Nico always knows the geometry of a conversation.

“Because from where I’m standing, it looks like the ground shifted. And you’re handling it about as well as you handle everything emotional.”

My jaw locks. I don’t give him the satisfaction of a flinch.

“Nico.”

“I’m not pushing.” He raises both hands. Surrender that isn’t. “Just observing. You’ve asked six different people about her today. You haven’t gone to see her once.”

I look up at last. Meet his stare. “Don’t.”

Understanding flickers across his face. Or recognition. “When you’re ready to talk about it.” He backs toward the door. “I’m around.”

Then he’s gone.

I stare at the door he closed behind him. My hand grips the pen so hard the plastic creaks.

Six people. He counted.

Fuck.

Midnight.

The compound is quiet. Guards at the perimeter, staff in their quarters, my family scattered to their own corners of this sprawling house.

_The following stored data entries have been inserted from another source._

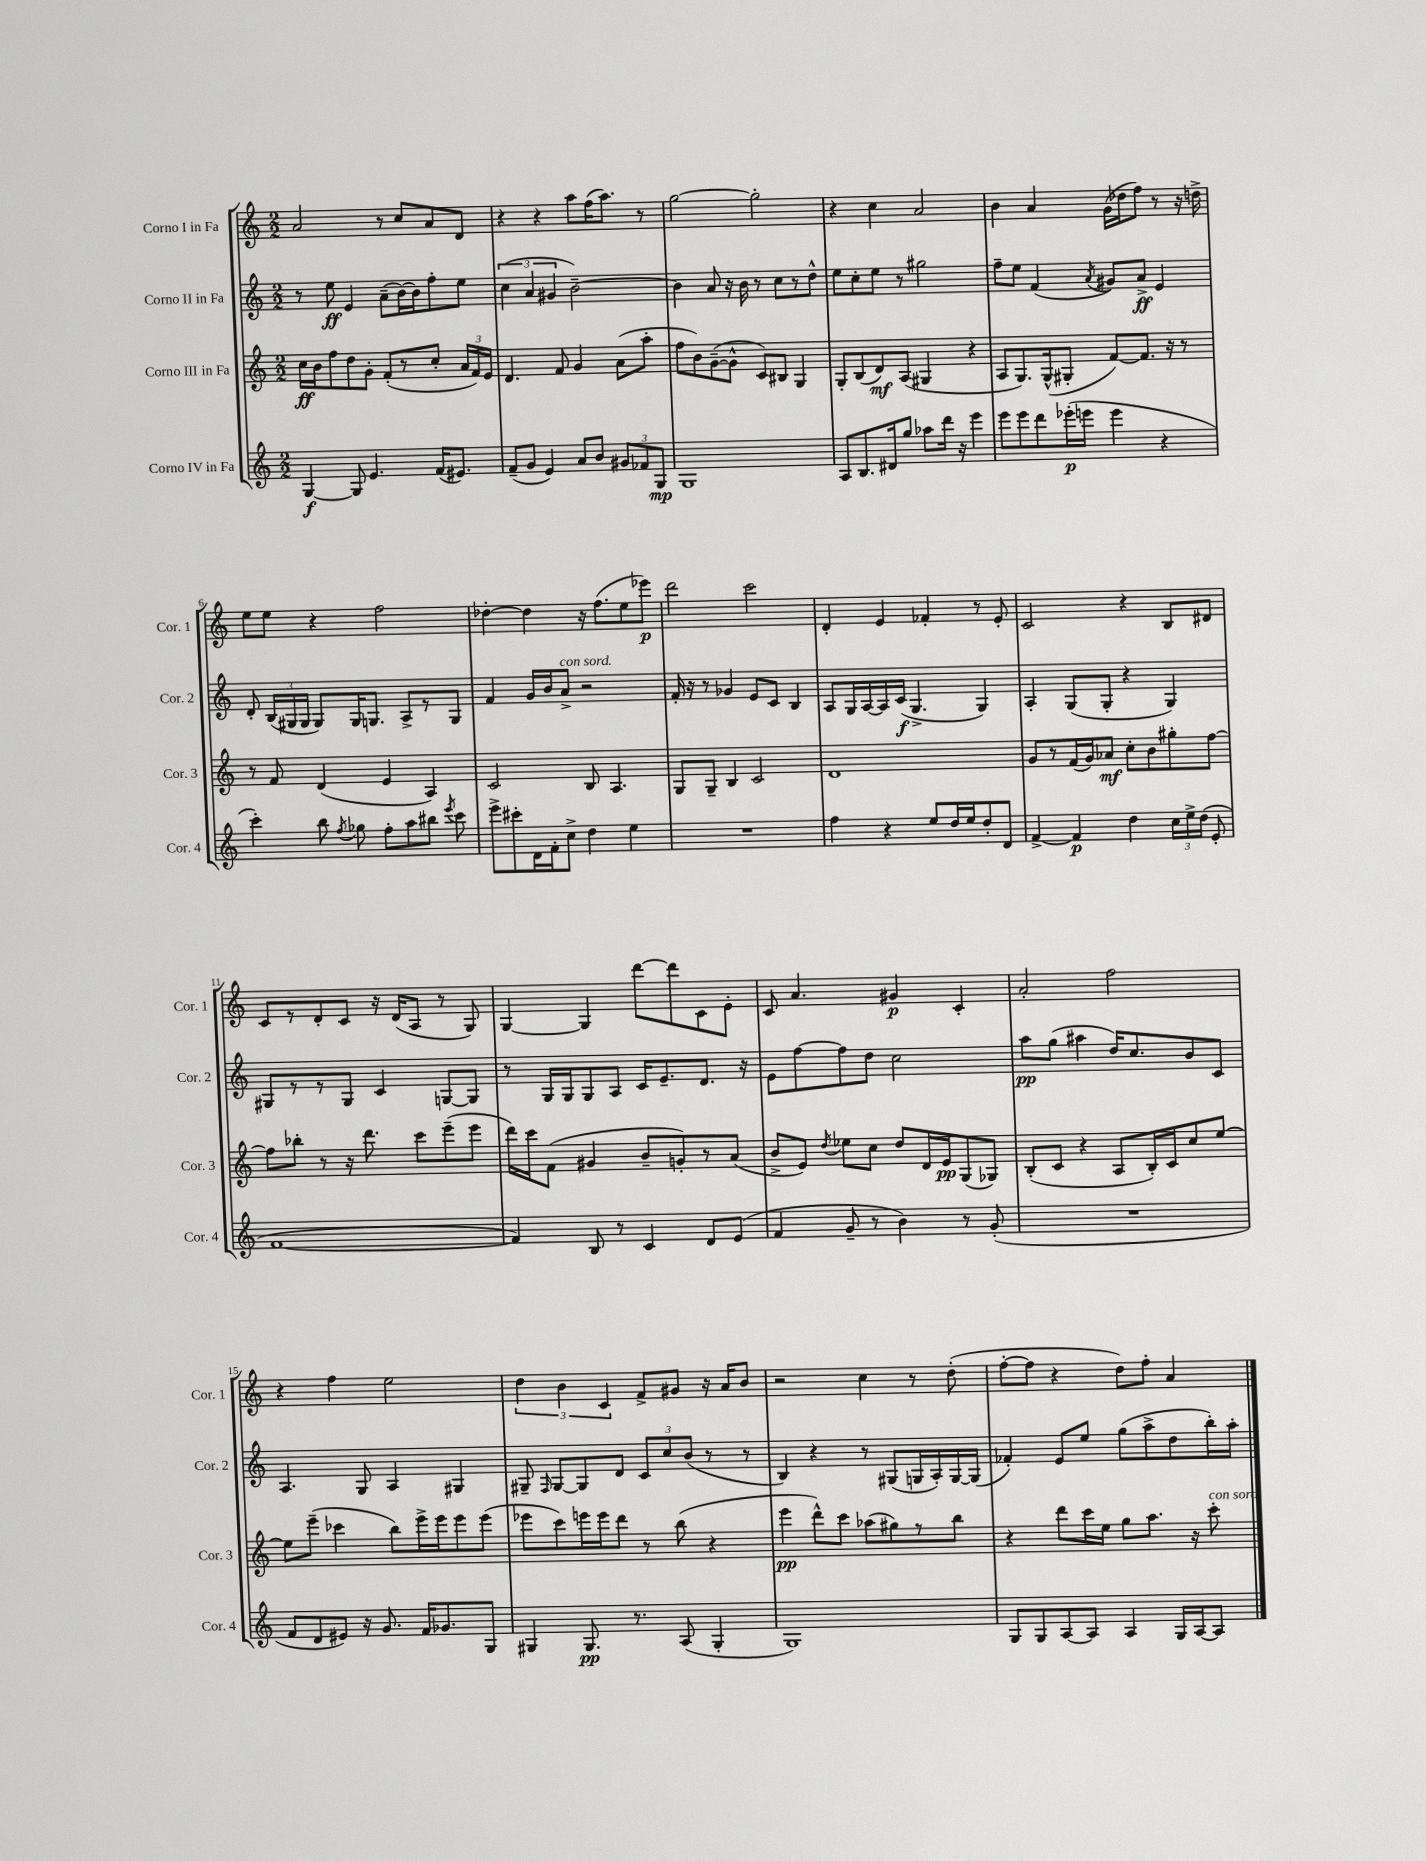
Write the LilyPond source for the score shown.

<<
\new StaffGroup <<
\new Staff = "s0" \with { instrumentName = "Corno I in Fa" shortInstrumentName = "Cor. 1" } {
    \clef treble \key c \major \numericTimeSignature \time 2/2
    \autoBeamOff a'2 r8 c''8[ a'8 d'8] |
    r4 r4 a''8[ f''16( a''8.]) r8 |
    g''2~ g''2-. |
    r4 c''4 a'2 |
    b'4 a'4 g'16[( des''16 f''8]) r8 r16 d''16-> |
    e''8[ e''8] r4 f''2 |
    des''4~-. des''4 r16 f''8.[( e''8 ees'''8]\p) |
    d'''2 c'''2 |
    d'4-. e'4 fes'4-. r8 e'8-. |
    c'2 r4 b8[ dis'8] |
    c'8[ r8 d'8-. c'8] r16 d'16[( a8] r8 g8) |
    g4~ g4 d'''8[~ d'''8 c'8 e'8]-. |
    c'8 a'4. gis'4\p c'4-. |
    a'2-. f''2 |
    r4 f''4 e''2 |
    \tuplet 3/2 { d''4 b'4 c'4 } f'8[-> gis'8] r16 a'16[ b'8] |
    r2 c''4 r8 d''8-.( |
    f''8[~-. f''8] r4 d''8[) f''8]-. a'4 \bar "|." |
}
\new Staff = "s1" \with { instrumentName = "Corno II in Fa" shortInstrumentName = "Cor. 2" } {
    \clef treble \key c \major \numericTimeSignature \time 2/2
    \autoBeamOff r8 e''8\ff e'4 a'8[--( b'16~) b'16 f''8-. e''8] |
    \tuplet 3/2 { c''4( a'4 gis'4 } b'2~--) |
    b'4 a'8 r16 b'16 r8 c''8[ r8 d''8]-^ |
    e''8[ c''8-. e''8] r8 gis''2 |
    f''8[-- e''8] f'4( \acciaccatura { a'8 } gis'8[) a'8]->\ff e'4 |
    d'8-. \tuplet 3/2 { b16[( gis16 gis16] } gis8[) gis16 g8.] a8[-> r8 g8] |
    f'4 g'16[ b'16 a'8]->^\markup { \italic "con sord." } r2 |
    f'16-. r16 r8 ges'4 e'8[ c'8] b4 |
    a8[ g16 a16~ a16 c'16]\f( g4.-> g4) |
    a4-. g8[( g8]-. r4 g4) |
    gis8[ r8 r8 gis8] c'4 g8[~ g8] |
    r8 g16[ g16 g8 a8] c'16[ e'8.-- d'8.] r16 |
    e'8[ f''8~ f''8 d''8] c''2 |
    a''8[\pp g''8]( ais''4 d''16[) c''8. b'8 c'8] |
    a4. g8 a4 gis4 |
    gis8-- \grace { f16 } gis8[~ gis8 d'8] \tuplet 3/2 { c'8[ c''8 b'8]( } r8 r8 |
    b4) r4 r8 gis8[( g16 a16-.) g16~ g16]( |
    fes'4-.) e'8[ e''8] g''8[( a''8-> d''8 b''16-.) a''16]-. \bar "|." |
}
\new Staff = "s2" \with { instrumentName = "Corno III in Fa" shortInstrumentName = "Cor. 3" } {
    \clef treble \key c \major \numericTimeSignature \time 2/2
    \autoBeamOff c''16[\ff b'16 f''8 d''8 g'8]-. f'8[-.( r8 c''8]-. \tuplet 3/2 { a'16[ f'16) e'16] } |
    d'4. f'8 g'4 a'8[( a''8]-. |
    f''8[ b'8) g'8~--( g'8]-^ c'8[) bis8] g4 |
    g8[-. b8( d'8\mf) a8]( gis4 r4 |
    a8[ g8.) g16-^( gis8]-. f'8[~) f'8.] r16 r8 |
    r8 f'8 d'4( e'4 a4) |
    c'2 b8 a4. |
    g8[ g8]-- b4 c'2 |
    d'1 |
    g'8[ r8 f'16( g'16) aes'8]\mf c''8[-. b'8 gis''8-. f''8]~ |
    f''8[ bes''8]-. r8 r16 d'''8. c'''8[ e'''8--( e'''8] |
    d'''16[) c'''16 f'8]( gis'4 b'8[-- g'8-.) r8 a'8]( |
    b'8[-> e'8]) \acciaccatura { d''8 } ees''8[ c''8] d''8[ d'16 e'16\pp g8( ges8]) |
    b8[-.( c'8] r4 a8[ b16-.) c'16 c''8 e''8]~ |
    e''8[ e'''8]--( ces'''4 b''8[) e'''16-> e'''16 e'''8 e'''8]( |
    ees'''8[ c'''8) e'''16 e'''16 d'''8] r8 b''8( r4 |
    e'''4\pp d'''8[-^) c'''8] aes''8[( gis''8) r8 b''8] |
    r4 d'''8[ c'''16 e''16] g''8[ a''8.] r16 c'''8-.^\markup { \italic "con sord." } \bar "|." |
}
\new Staff = "s3" \with { instrumentName = "Corno IV in Fa" shortInstrumentName = "Cor. 4" } {
    \clef treble \key c \major \numericTimeSignature \time 2/2
    \autoBeamOff g4~\f g8 e'4. f'16[( eis'8.]) |
    f'8[--( g'8] e'4) a'8[ b'8] \tuplet 3/2 { gis'8[ fes'8 g8]\mp } |
    g1 |
    a8[ b8. dis'16 g''8] aes''8[ d'''16] r16 e'''4 |
    e'''8[ e'''8 d'''8 ees'''16-.\p( e'''16] e'''4 r4 |
    c'''4-.) b''8 \acciaccatura { f''8 } ges''8 f''8[-. a''8 bis''8] \acciaccatura { e'''8 } c'''8 |
    e'''8[-> cis'''8-. d'16 f'16-. c''8]-> d''4 e''4 |
    R1 |
    f''4 r4 e''8[ d''16 e''16 d''8-. d'8] |
    f'4~-> f'4\p d''4 \tuplet 3/2 { c''16[ e''16-> d''16]( } e'8-. |
    f'1~ |
    f'4) b8 r8 c'4 d'8[ e'8]( |
    f'4 g'8-- r8 b'4) r8 g'8-.( |
    R1 |
    f'8[ d'8 eis'8]) r16 g'8. f'16[ ges'8. g8] |
    gis4 gis8.\pp r8. a8( gis4-. |
    g1) |
    g8[ g8 a8~ a8] a4 g16[ a16~ a8] \bar "|." |
}
>>
>>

I’m standing in the doorway of my study with a plate of food in my hands, watching my wife work.

She doesn’t know I’m here.

The lamp pools golden light across the desk, catching the shine of her hair where she’s piled it up with a pencil stabbed through the knot. Reading glasses perched on her nose. Papers spread in organized chaos around her.

Seventeen hours. I’ve been counting those too.

Her pen moves across a notebook in quick, precise strokes. Every few seconds she pauses, frowns, makes a frustrated sound that shouldn’t make my ribs ache.

Distance. That’s what this needs.

The coffee cup beside her is empty. Drained hours ago, judging by the ring it’s left on the paper beneath it. Three pens uncapped, two of them dead. She’s been through them all. Her posture has that deep-set curve of someone who hasn’t stood up in a long time.

I walk in instead.

Her head snaps up. The pen stops. Our stares meet across the room and everything I’ve been telling myself crumbles to ash.

She looks hollowed out. Shadows under her eyes, pallor beneath her olive skin.

I did that to her.

And I can’t stay away.

“Dante.”

My name in her mouth. Careful. Guarded. Like she’s not sure which version of me walked through that door.